Vas-y Türk, indigne-toi!

Publié le par Coordination contre la biométrie

20/08/2008 17:41

Alex Türk : « C'est l'une des évolutions les plus dangereuses de notre société »



À ce jour, la Cnil n'a pas les moyens juridiques de s'opposer à de telles évolutions qui nécessiteraient davantage de contrôles

Entretien avec  Alex Türk, président de la Commission nationale de l’informatique et des libertés (Cnil)

La Croix : Que pensez-vous de l’usage du bracelet électronique dans les maternités ou dans les services prenant en charge des malades d’Alzheimer ?

Alex Türk : Le bracelet électronique, tout comme les autres techniques de géolocalisation des personnes et des biens (ordinateurs, télépéage, téléphones mobiles, cartes bancaires, etc.), permet de pister une personne en temps réel et de reconstituer a posteriori tous ses déplacements. Ce double traçage dans le temps et dans l’espace constitue, en matière de liberté individuelle, l’une des évolutions les plus dangereuses de nos sociétés. Il y a là un véritable changement de civilisation, puisque, d’une certaine manière, il n’existe plus de droit à l’oubli. De prime abord, ces usages de la technologie semblent anodins, d’autant que les personnes sont a priori consentantes. Mais il revient à la Cnil de gratter à la surface des choses et de mettre en garde contre les dérives potentielles. À ce sujet, j’utilise parfois la métaphore de la grenouille : si vous jetez le batracien dans un bocal d’eau bouillante, il va s’en éjecter au plus vite, mais si vous le placez dans une eau à bonne température et que vous augmentez doucement cette dernière, il finira par mijoter sans même s’en rendre compte. C’est ce qui se passe avec l’avènement de la société numérique. On se réveillera un jour de 2020 en se demandant : quelle société a-t-on fabriqué ?

Cela signifie-t-il que vous êtes hostile à l’usage du bracelet ?

Les technologies ne sont ni bonnes ni mauvaises. Tout dépend de l’usage que l’on en fait. On ne peut donc pas être « pour » ou « contre » le bracelet électronique. Chaque usage doit être étudié en évaluant la proportionnalité entre le mécanisme mis en place et l’objectif poursuivi. Il faut se demander s’il n’est pas possible d’obtenir le même résultat sans recourir à la technologie convoitée. Dans le cas des maternités, le bénéfice du bracelet par rapport au déploiement de technologie semble bien maigre. Le dispositif a vocation à suppléer une éventuelle carence de surveillance humaine, mais il faut que quelqu’un surveille le système de surveillance. On s’abandonne ainsi à l’idée que la technologie peut remplacer la surveillance humaine. Que se passe-t-il si le système ne fonctionne pas ? Ne va-t-on pas réaliser, comme pour les piscines, que les dispositifs anti-noyade peuvent donner un faux sentiment de sécurité, qu’ils ne dispensent pas d’exercer une vigilance humaine ?

Lignes fournies:

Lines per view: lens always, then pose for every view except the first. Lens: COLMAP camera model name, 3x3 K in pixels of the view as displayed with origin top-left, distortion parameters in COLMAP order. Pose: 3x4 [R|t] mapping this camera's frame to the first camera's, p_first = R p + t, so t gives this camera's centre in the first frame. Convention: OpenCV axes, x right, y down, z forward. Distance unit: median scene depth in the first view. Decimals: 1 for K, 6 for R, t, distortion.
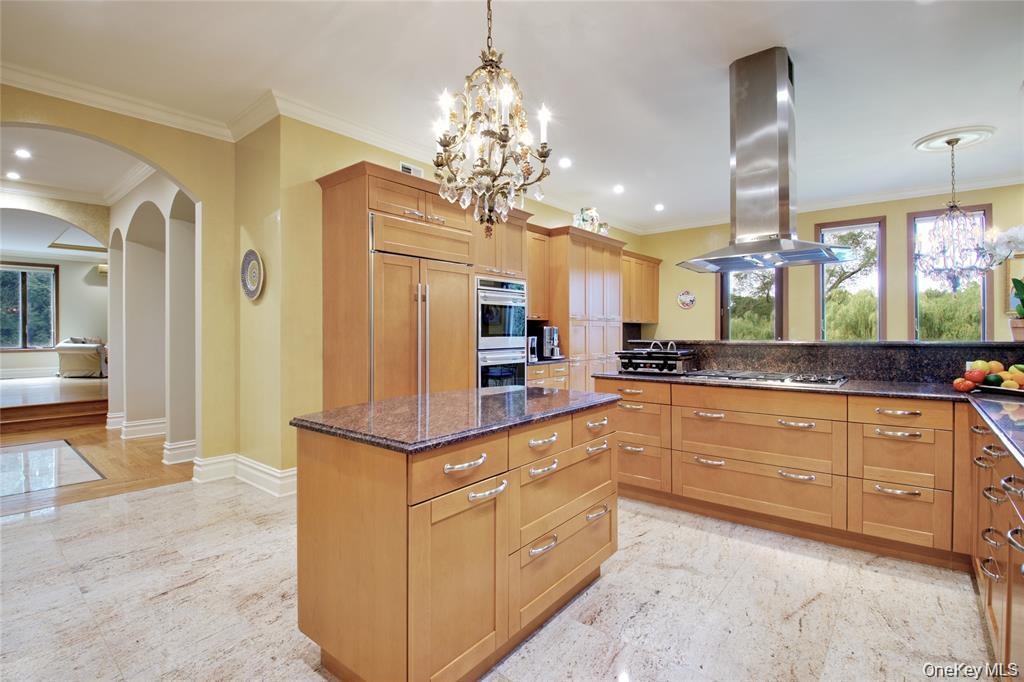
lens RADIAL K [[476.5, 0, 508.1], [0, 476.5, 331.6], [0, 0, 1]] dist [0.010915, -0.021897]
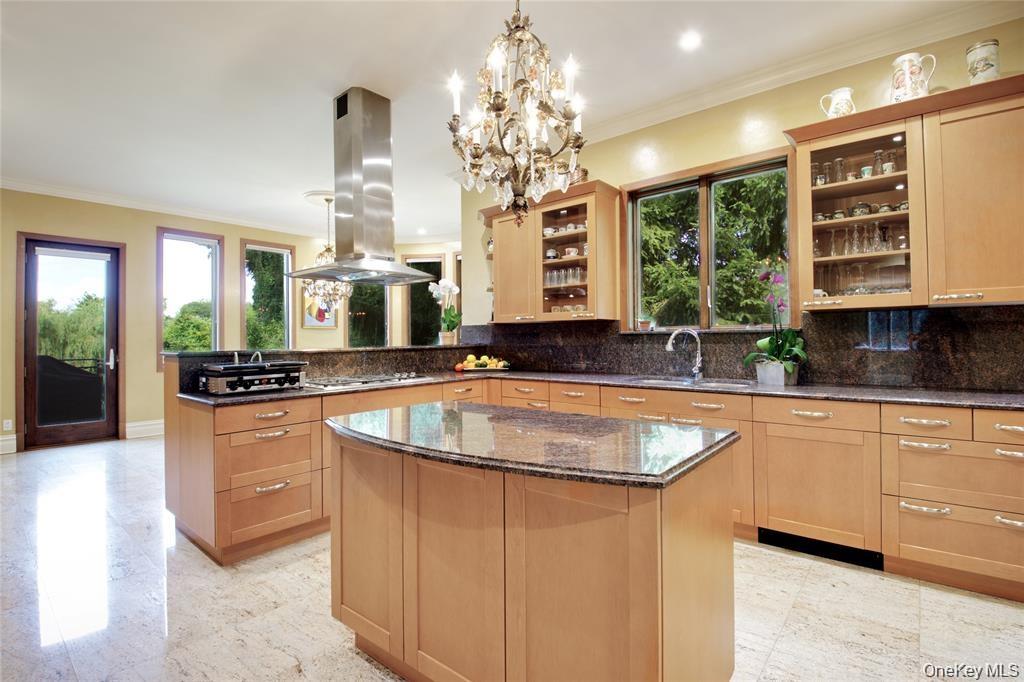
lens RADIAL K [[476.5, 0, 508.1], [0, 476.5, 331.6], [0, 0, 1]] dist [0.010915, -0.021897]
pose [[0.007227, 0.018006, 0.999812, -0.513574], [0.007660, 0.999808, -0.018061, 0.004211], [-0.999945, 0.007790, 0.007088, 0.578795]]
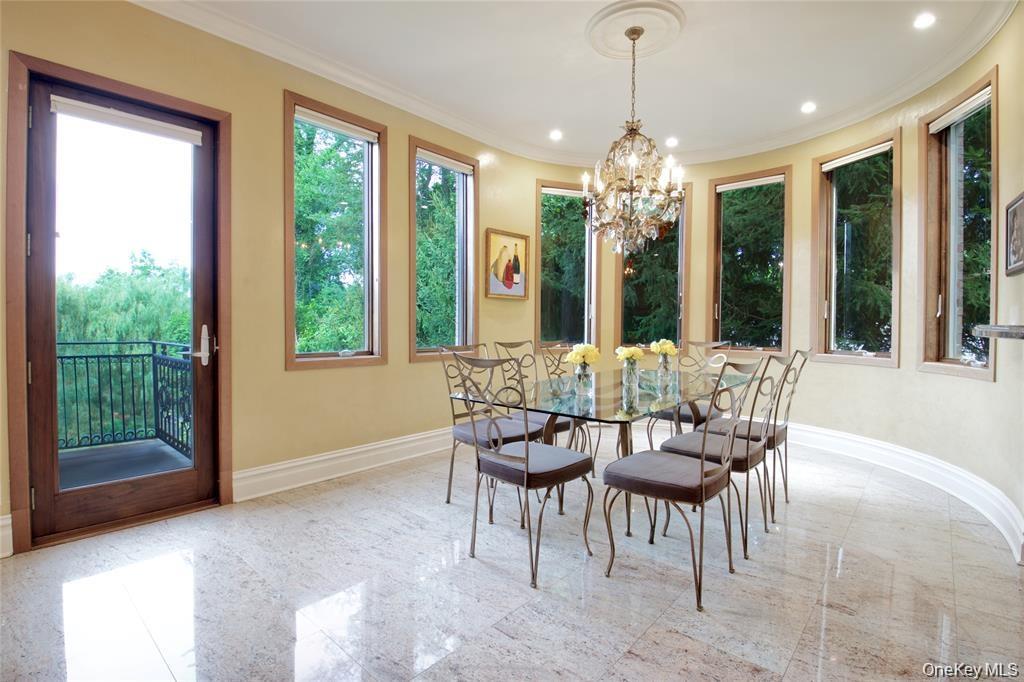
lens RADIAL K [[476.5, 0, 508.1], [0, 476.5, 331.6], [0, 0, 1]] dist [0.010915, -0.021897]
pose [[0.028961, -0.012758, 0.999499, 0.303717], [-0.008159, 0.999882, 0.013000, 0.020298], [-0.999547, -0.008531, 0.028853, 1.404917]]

Vos tâches:
[1] Répondez à ces questions sur le texte étudié.
(a) De quelle commission Alex Türk est-il le président ?
(b) Dans la métaphore de la grenouille, comment faut-il traiter l'eau pour que l'animal finisse par mijoter sans s'en rendre compte ?
(c) Comment Alex Türk juge-t-il, dans le cas des maternités, le bénéfice du bracelet par rapport au déploiement de technologie ?
[2] Pour chaque affirmation, indiquez par oui ou par non si elle concorde avec le texte étudié. Citez les mots du texte qui tranchent.
(a) Alex Türk se déclare contre le bracelet électronique.
(b) Selon Alex Türk, les technologies ne sont ni bonnes ni mauvaises.
(c) La Cnil dispose aujourd'hui des moyens juridiques de s'opposer à de telles évolutions.
[3] Modifiez, s'il vous plaît, le passage du texte étudié de "20/08/2008 17:41" à "malades d’Alzheimer ?" en remplaçant "maternités" par "cliniques".
Les lignes proviennent d'une autre source que le texte étudié.

Réponses ordonnées:
[1]
(a) De la Commission nationale de l'informatique et des libertés (Cnil).
(b) Il faut placer la grenouille dans une eau à bonne température, puis augmenter doucement cette température.
(c) Il le juge « bien maigre ».

[2]
(a) Non : « On ne peut donc pas être « pour » ou « contre » le bracelet électronique. »
(b) Oui : « Les technologies ne sont ni bonnes ni mauvaises. »
(c) Non : « À ce jour, la Cnil n'a pas les moyens juridiques de s'opposer à de telles évolutions »

[3]
20/08/2008 17:41

Alex Türk : « C'est l'une des évolutions les plus dangereuses de notre société »



À ce jour, la Cnil n'a pas les moyens juridiques de s'opposer à de telles évolutions qui nécessiteraient davantage de contrôles

Entretien avec  Alex Türk, président de la Commission nationale de l’informatique et des libertés (Cnil)

La Croix : Que pensez-vous de l’usage du bracelet électronique dans les cliniques ou dans les services prenant en charge des malades d’Alzheimer ?